Wednesday, 17 April 2013

Jungle Adventure

Lt Col Percy Fawcett pictured in 1911.

One of the many nice things about volunteering in an Oxfam bookshop is that you come across all sorts of hidden gems and unknown books which you wouldn’t normally seek out. Exploration Fawcett, by Lt Col PH Fawcett, is one such book.

This particular volume, a pale green, cloth-bound hardback published in 1954 by Hutchinson & Co for members of the Companion Book Club, rang a bell, so I picked it up, read a few pages... and kept reading! By that stage, of course, I had to buy it, despite making my usual pre-shift pledge about not acquiring any more books.

Percy Harrison Fawcett disappeared in 1925 in the Brazilian Matto Grosso while hunting for a long-lost city, which he called ‘Z’ and believed was still inhabited by descendants of an ancient ‘higher’ race, whose civilisation held the secrets of mankind. No trace of him or his two companions – his elder son Jack and his son’s friend Raleigh Rimell - was ever found which, given the climate and nature of the land he was travelling through, is probably not surprising. However, the mystery (fuelled in part by his own interest in the occult) gripped the public imagination and took on a life of its own, spawning myths and legends even more fantastic than those which set him off on his quest.

The book, ‘arranged’ from his manuscripts, letters, logbooks and records by his younger son Brian, traces his interest in South America, and his growing obsession with an ancient culture he claimed existed long before the pre-Conquest period. He first travelled to the continent in 1906, surveying and mapping the Bolivian border in a region where there were frontier disputes with Peru and Brazil.

Over the next two decades he carried out more work like this, but eventually mounted his own expeditions searching for traces of the long-lost civilisation he believed in so passionately. The only records of his final, ill-fated journey are a handful of letters, but the earlier accounts of his life, work and travels in South America are fascinating. Part travelogue, part boy’s on adventure, they are amazingly wide-ranging, describing his journeys, the landscape, weather, industry, the flora and fauna, history, customs and culture, archaeology, food, and the people he met,(the white men and the Indians).
The map on the front and back pages shows the areas Fawcett wrote about, 
There were dangers from swamps, venomous snakes, vicious insects, pirhana, hostile natives and goodness knows what else. He encountered giant anacondas, two-nosed dogs, spiders as big as dinner plates and tribes who had little or no contact with the outside world – one was even using Stone Age tools.
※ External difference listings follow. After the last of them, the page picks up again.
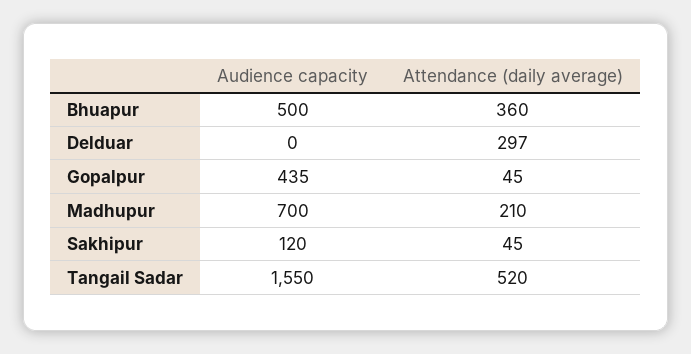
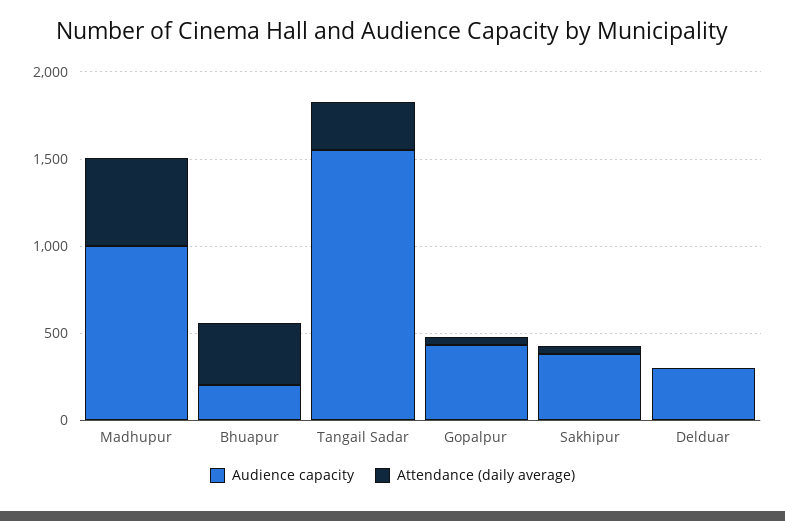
Audience capacity, Bhuapur: 500 -> 200
Audience capacity, Delduar: 0 -> 300
Attendance (daily average), Delduar: 297 -> 0
Audience capacity, Madhupur: 700 -> 1000
Attendance (daily average), Madhupur: 210 -> 500
Audience capacity, Sakhipur: 120 -> 400
Attendance (daily average), Tangail Sadar: 520 -> 300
Fawcett must have kept notes on every traveller’s tale he ever heard, no matter how unlikely it seemed, for the book is packed with such yarns. He was especially intrigued by anything he thought had a bearing on his own theories, like the stories about White Indians (light-skinned Indians with blue eyes and red hair) and those which told of a magical plant juice potion which could turn the surface of stone to mud.

The world he portrays is violent and brutal. Life was cheap and land was being exploited for natural resources like gold, diamonds and rubber. Even in the early days of the 20th century the rain forests of the Amazon basin and its tributaries were being eroded by so-called ‘development’ and Fawcett showed concern for the environmental and ecological issues.

Exploration Fawcett - and adventure tale, and a
a travelogue.
He has been accused of racism, and I can see why. It’s his use of the word ‘savages’ which grates on modern ears, and terms like ‘tame Indians’.  But I don’t think he was any more racist than most other people of the time – and he was considerably more enlightened than some. He recognised the adverse affect of white settlers on ethnic people, was outraged by their ill treatment, and said they were quick learners who, when given the opportunity, could hold their own in business and society. I think perhaps patronising would be a better description of his attitude.

He certainly had a way with words, and the places, people and things he describes spring to life, and his love of Brazil shines through, as does his obsession with the idea of a lost city. By the end of the book I desperately wanted him to have found his El Dorado, but I doubt he ever did.